Nissan ARIYA 2024 Gebruikershandleiding
10.4.1. Bandenspanningscontrolesysteem (TPMS)
Deze auto is uitgerust met het bandenspanningscontrolesysteem (TPMS). Dit systeem houdt toezicht op de spanning van alle banden. Wanneer het waarschuwingslampje lage bandenspanning brandt en het waarschuwingsbericht [Lage bandenspanning] op het voertuiginformatiedisplay wordt weergegeven, heeft een of meerdere banden een te lage spanning. Als er met een lage bandenspanning met de auto wordt gereden, zal de TPMS worden geactiveerd en u waarschuwen door middel van het waarschuwingslampje lage bandenspanning. Dit systeem wordt alleen geactiveerd wanneer de auto harder rijdt dan 25 km/u (16 MPH). Zie voor meer informatie
en .
Als het waarschuwingslampje voor lage bandenspanning gaat branden tijdens het rijden, is het raadzaam plotselinge stuurmanoeuvres of abrupt remmen te vermijden, de snelheid te matigen en de auto zo snel mogelijk te stoppen op een veilige plek langs de weg. Rijden met banden met een te lage bandenspanning kan de banden permanent beschadigen en de kans op bandbreuk vergroten. De auto zou ernstig beschadigd kunnen raken en een mogelijk ongeval met ernstig lichamelijk letsel zou het gevolg kunnen zijn. Controleer de bandenspanning van alle vier de banden. Breng de bandenspanning op de aanbevolen spanning in koude toestand, zoals aangegeven op de bandenspanningssticker, zodat het waarschuwingslampje voor lage bandenspanning uit gaat. Als het waarschuwingslampje blijft branden tijdens het rijden nadat u de spanning net op peil heeft gebracht, kan het zijn dat u een lekke band heeft. Repareer een lekke band zo snel mogelijk met behulp van de reparatieset voor lekke banden.

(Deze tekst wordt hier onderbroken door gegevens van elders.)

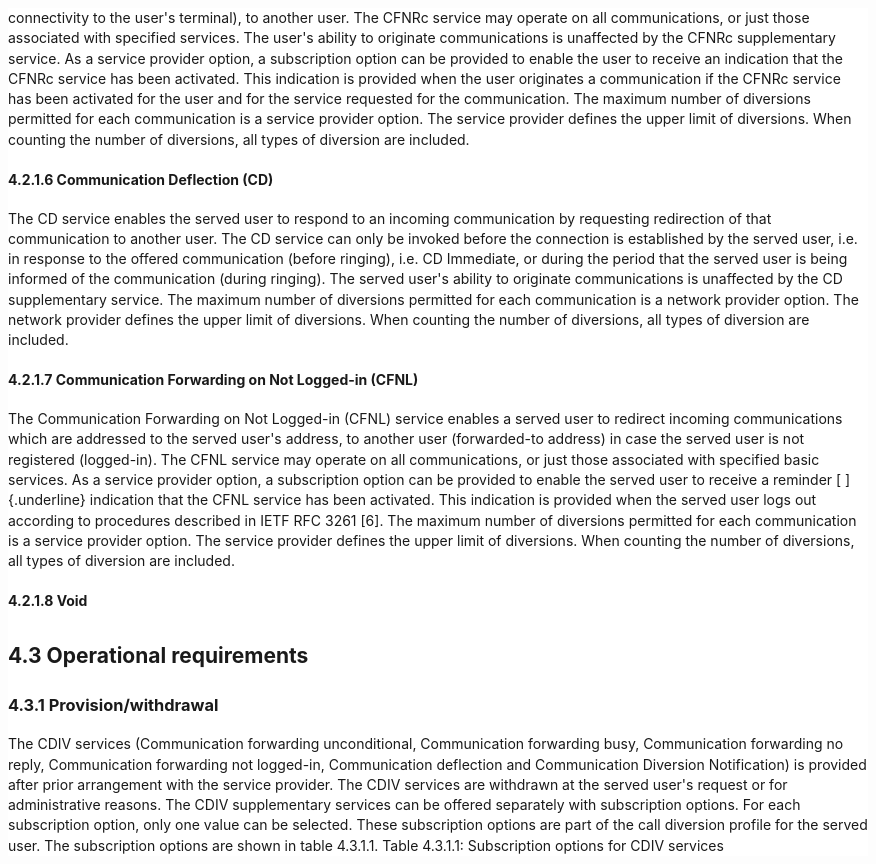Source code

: connectivity to the user\'s terminal), to another user. The CFNRc service may
operate on all communications, or just those associated with specified
services. The user\'s ability to originate communications is unaffected by the
CFNRc supplementary service.
As a service provider option, a subscription option can be provided to enable
the user to receive an indication that the CFNRc service has been activated.
This indication is provided when the user originates a communication if the
CFNRc service has been activated for the user and for the service requested
for the communication.
The maximum number of diversions permitted for each communication is a service
provider option. The service provider defines the upper limit of diversions.
When counting the number of diversions, all types of diversion are included.
#### 4.2.1.6 Communication Deflection (CD)
The CD service enables the served user to respond to an incoming communication
by requesting redirection of that communication to another user. The CD
service can only be invoked before the connection is established by the served
user, i.e. in response to the offered communication (before ringing), i.e. CD
Immediate, or during the period that the served user is being informed of the
communication (during ringing). The served user\'s ability to originate
communications is unaffected by the CD supplementary service.
The maximum number of diversions permitted for each communication is a network
provider option. The network provider defines the upper limit of diversions.
When counting the number of diversions, all types of diversion are included.
#### 4.2.1.7 Communication Forwarding on Not Logged-in (CFNL)
The Communication Forwarding on Not Logged-in (CFNL) service enables a served
user to redirect incoming communications which are addressed to the served
user\'s address, to another user (forwarded-to address) in case the served
user is not registered (logged-in). The CFNL service may operate on all
communications, or just those associated with specified basic services.
As a service provider option, a subscription option can be provided to enable
the served user to receive a reminder [ ]{.underline} indication that the CFNL
service has been activated. This indication is provided when the served user
logs out according to procedures described in IETF RFC 3261 [6].
The maximum number of diversions permitted for each communication is a service
provider option. The service provider defines the upper limit of diversions.
When counting the number of diversions, all types of diversion are included.
#### 4.2.1.8 Void
## 4.3 Operational requirements
### 4.3.1 Provision/withdrawal
The CDIV services (Communication forwarding unconditional, Communication
forwarding busy, Communication forwarding no reply, Communication forwarding
not logged-in, Communication deflection and Communication Diversion
Notification) is provided after prior arrangement with the service provider.
The CDIV services are withdrawn at the served user\'s request or for
administrative reasons.
The CDIV supplementary services can be offered separately with subscription
options. For each subscription option, only one value can be selected. These
subscription options are part of the call diversion profile for the served
user. The subscription options are shown in table 4.3.1.1.
Table 4.3.1.1: Subscription options for CDIV services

Als banden worden vervangen door banden die niet door NISSAN zijn voorgeschreven, kan dit een nadelig effect hebben op de juiste werking van het TPMS-systeem.
NISSAN raadt aan alleen het originele NISSAN-afdichtmiddel voor bandenreparaties te gebruiken dat wordt meegeleverd met uw auto. Andere afdichtmiddelen kunnen de afdichtring van de ventielstift beschadigen, waardoor de band luchtdruk kan verliezen. Ga na het gebruik van het afdichtmiddel voor bandenreparaties zo snel mogelijk langs bij een NISSAN gecertificeerde dealer van elektrische voertuigen.

Het TPMS-systeem werkt mogelijk niet goed wanneer de wielen zijn uitgerust met sneeuwkettingen of als de wielen bedolven zijn onder sneeuw.
Breng geen gemetalliseerde folie of andere metalen onderdelen (antenne, enz.) aan op de ruiten. Dit kan een slechte ontvangst veroorzaken van de signalen van de bandenspanningssensoren, waardoor het TPMS-systeem niet goed zal werken.
Sommige apparaten en zendmasten kunnen tijdelijk de werking van het TPMS hinderen en ervoor zorgen dat het waarschuwingslampje lage bandenspanning gaat branden. Enkele voorbeelden zijn:
Faciliteiten of elektrische apparaten vlakbij de auto die gelijksoortige radiofrequenties gebruiken.
Als er een zender die is ingesteld op gelijksoortige frequenties vlakbij of in de auto wordt gebruikt.
Als er een computer (of soortgelijk apparaat) of DC/AC-transformator vlakbij of in de auto wordt gebruikt.
Wanneer u de banden oppompt en de bandenspanning controleert, buig de ventielen dan niet.
Gebruik originele NISSAN-ventieldoppen die voldoen aan de specificaties van de in de fabriek gemonteerde ventieldoppen.
Gebruik geen metalen ventieldoppen.
Monteer de ventieldoppen op de juiste wijze. Zonder de ventieldoppen kunnen de ventielen en bandenspanningssensoren wellicht beschadigd raken.
Beschadig de ventielen en sensoren niet bij het opbergen van de wielen of het monteren van andere banden.
Vervang het TPMS-sensorventiel (inclusief ventielkern en -dop) en de schroef (indien aanwezig) wanneer de banden worden vervangen vanwege slijtage of ouderdom. De schroef (indien aanwezig) moet correct aangebracht worden met een aanhaalmoment van 1,4 ± 0,1 N·m (0,14 ± 0,01 kg-m). De sensoren van het TPMS-systeem kunnen wel opnieuw gebruikt worden.